Kalp çarpıntısı, Ablasyon yöntemi ile tedavi ediliyor

06.05.2017 13:18:01

Kalp atışlarının hızlanması, düzeninin bozulması veya nadiren yavaşlaması durumlarında hissedilen çarpıntı (ritim bozukluğu) şikayeti artık sadece yaşlılarda değil, çocuklarda ve hatta bebeklerde dahi görülüyor. Kalp çarpıntısının yakılarak veya dondurularak tedavi edilme yöntemi olan “ablasyon”, her yaştaki hastaya rahatlıkla uygulanabiliyor.

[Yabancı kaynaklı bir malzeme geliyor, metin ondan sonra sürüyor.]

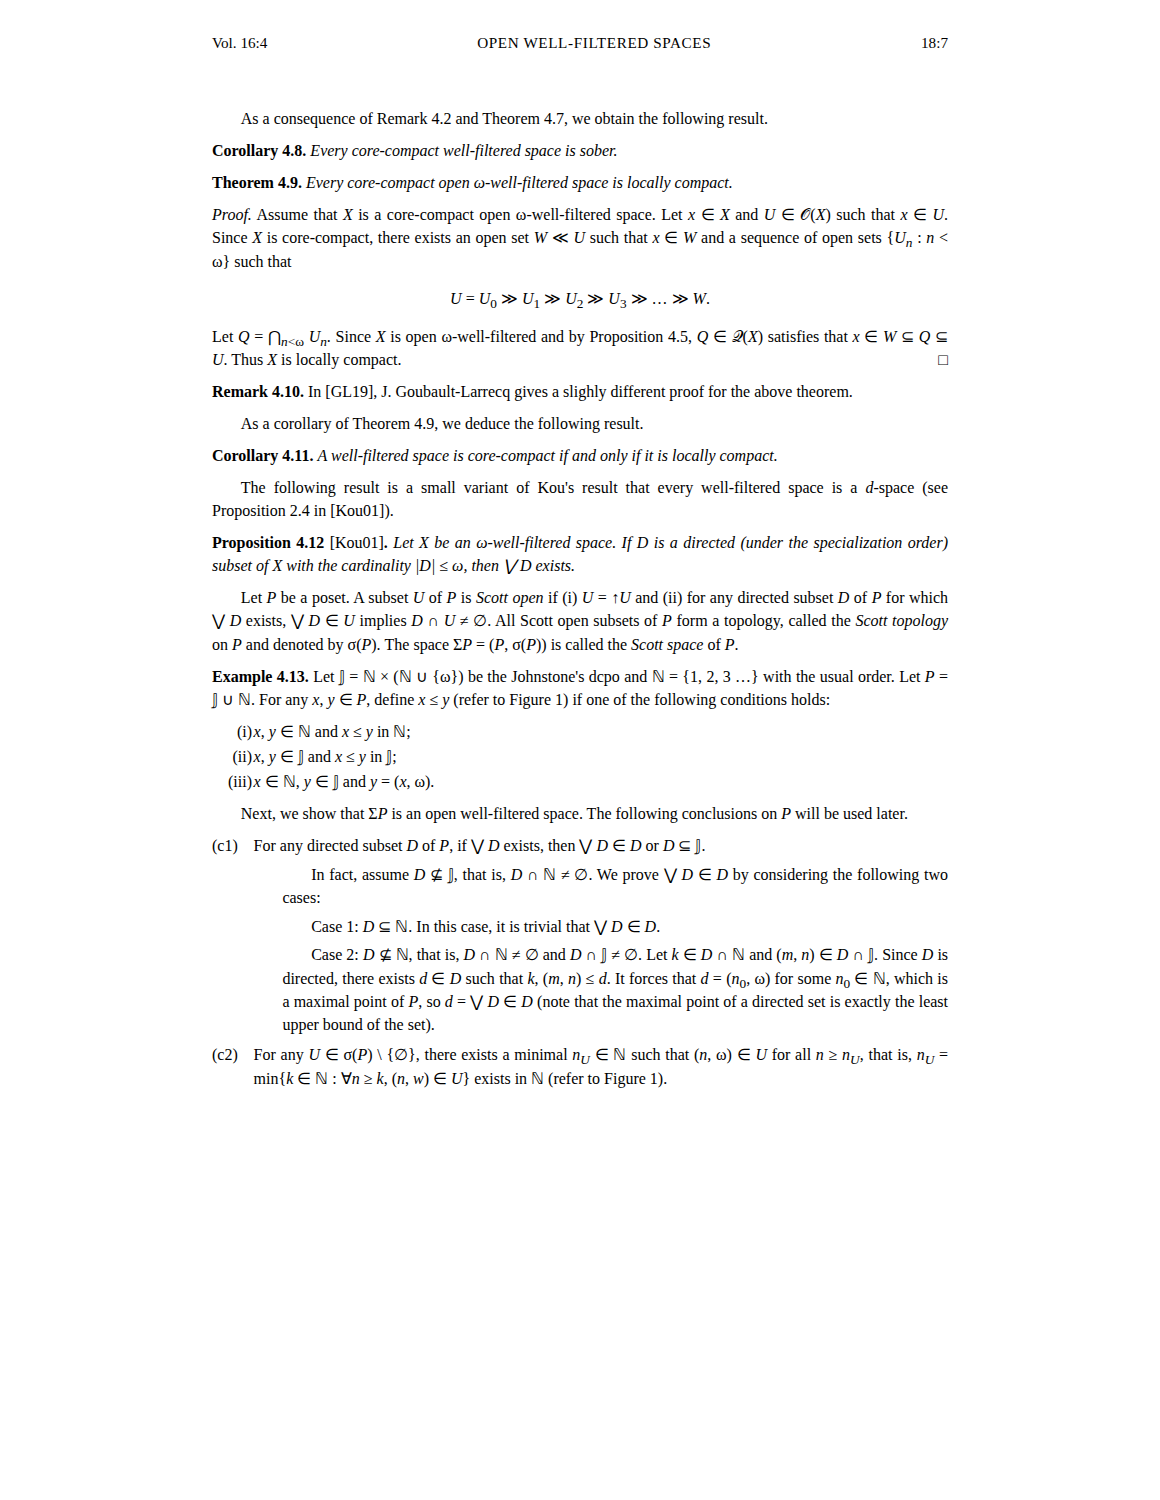Vol. 16:4 Open well-filtered spaces 18:7
As a consequence of Remark 4.2 and Theorem 4.7, we obtain the following result.
Corollary 4.8. Every core-compact well-filtered space is sober.
Theorem 4.9. Every core-compact open ω-well-filtered space is locally compact.
Proof. Assume that X is a core-compact open ω-well-filtered space. Let x ∈ X and U ∈ 𝒪(X) such that x ∈ U. Since X is core-compact, there exists an open set W ≪ U such that x ∈ W and a sequence of open sets {Un : n < ω} such that
U = U0 ≫ U1 ≫ U2 ≫ U3 ≫ … ≫ W.
Let Q = ⋂n<ω Un. Since X is open ω-well-filtered and by Proposition 4.5, Q ∈ 𝒬(X) satisfies that x ∈ W ⊆ Q ⊆ U. Thus X is locally compact. □
Remark 4.10. In [GL19], J. Goubault-Larrecq gives a slighly different proof for the above theorem.
As a corollary of Theorem 4.9, we deduce the following result.
Corollary 4.11. A well-filtered space is core-compact if and only if it is locally compact.
The following result is a small variant of Kou's result that every well-filtered space is a d-space (see Proposition 2.4 in [Kou01]).
Proposition 4.12 [Kou01]. Let X be an ω-well-filtered space. If D is a directed (under the specialization order) subset of X with the cardinality |D| ≤ ω, then ⋁ D exists.
Let P be a poset. A subset U of P is Scott open if (i) U = ↑U and (ii) for any directed subset D of P for which ⋁ D exists, ⋁ D ∈ U implies D ∩ U ≠ ∅. All Scott open subsets of P form a topology, called the Scott topology on P and denoted by σ(P). The space ΣP = (P, σ(P)) is called the Scott space of P.
Example 4.13. Let 𝕁 = ℕ × (ℕ ∪ {ω}) be the Johnstone's dcpo and ℕ = {1, 2, 3 …} with the usual order. Let P = 𝕁 ∪ ℕ. For any x, y ∈ P, define x ≤ y (refer to Figure 1) if one of the following conditions holds:
(i) x, y ∈ ℕ and x ≤ y in ℕ;
(ii) x, y ∈ 𝕁 and x ≤ y in 𝕁;
(iii) x ∈ ℕ, y ∈ 𝕁 and y = (x, ω).
Next, we show that ΣP is an open well-filtered space. The following conclusions on P will be used later.
(c1)
For any directed subset D of P, if ⋁ D exists, then ⋁ D ∈ D or D ⊆ 𝕁.
In fact, assume D ⊈ 𝕁, that is, D ∩ ℕ ≠ ∅. We prove ⋁ D ∈ D by considering the following two cases:
Case 1: D ⊆ ℕ. In this case, it is trivial that ⋁ D ∈ D.
Case 2: D ⊈ ℕ, that is, D ∩ ℕ ≠ ∅ and D ∩ 𝕁 ≠ ∅. Let k ∈ D ∩ ℕ and (m, n) ∈ D ∩ 𝕁. Since D is directed, there exists d ∈ D such that k, (m, n) ≤ d. It forces that d = (n0, ω) for some n0 ∈ ℕ, which is a maximal point of P, so d = ⋁ D ∈ D (note that the maximal point of a directed set is exactly the least upper bound of the set).
(c2)
For any U ∈ σ(P) \ {∅}, there exists a minimal nU ∈ ℕ such that (n, ω) ∈ U for all n ≥ nU, that is, nU = min{k ∈ ℕ : ∀n ≥ k, (n, w) ∈ U} exists in ℕ (refer to Figure 1).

Stres, sağlıksız beslenme, hareketsizlik, fazla miktarda kafein içerikli içecekler tüketmek gibi sebeplerle ortaya çıkan kalp çarpıntısı, kalp hızının yüksek, düşük ya da düzensiz olduğu durumlarda kendisini gösteriyor. Genellikle kalp ritmiyle ilgili bir hastalığın ilk sinyalini veren çarpıntı, kimi zaman da ritim sorunları dışındaki yapısal kalp hastalıklarına işaret edebiliyor.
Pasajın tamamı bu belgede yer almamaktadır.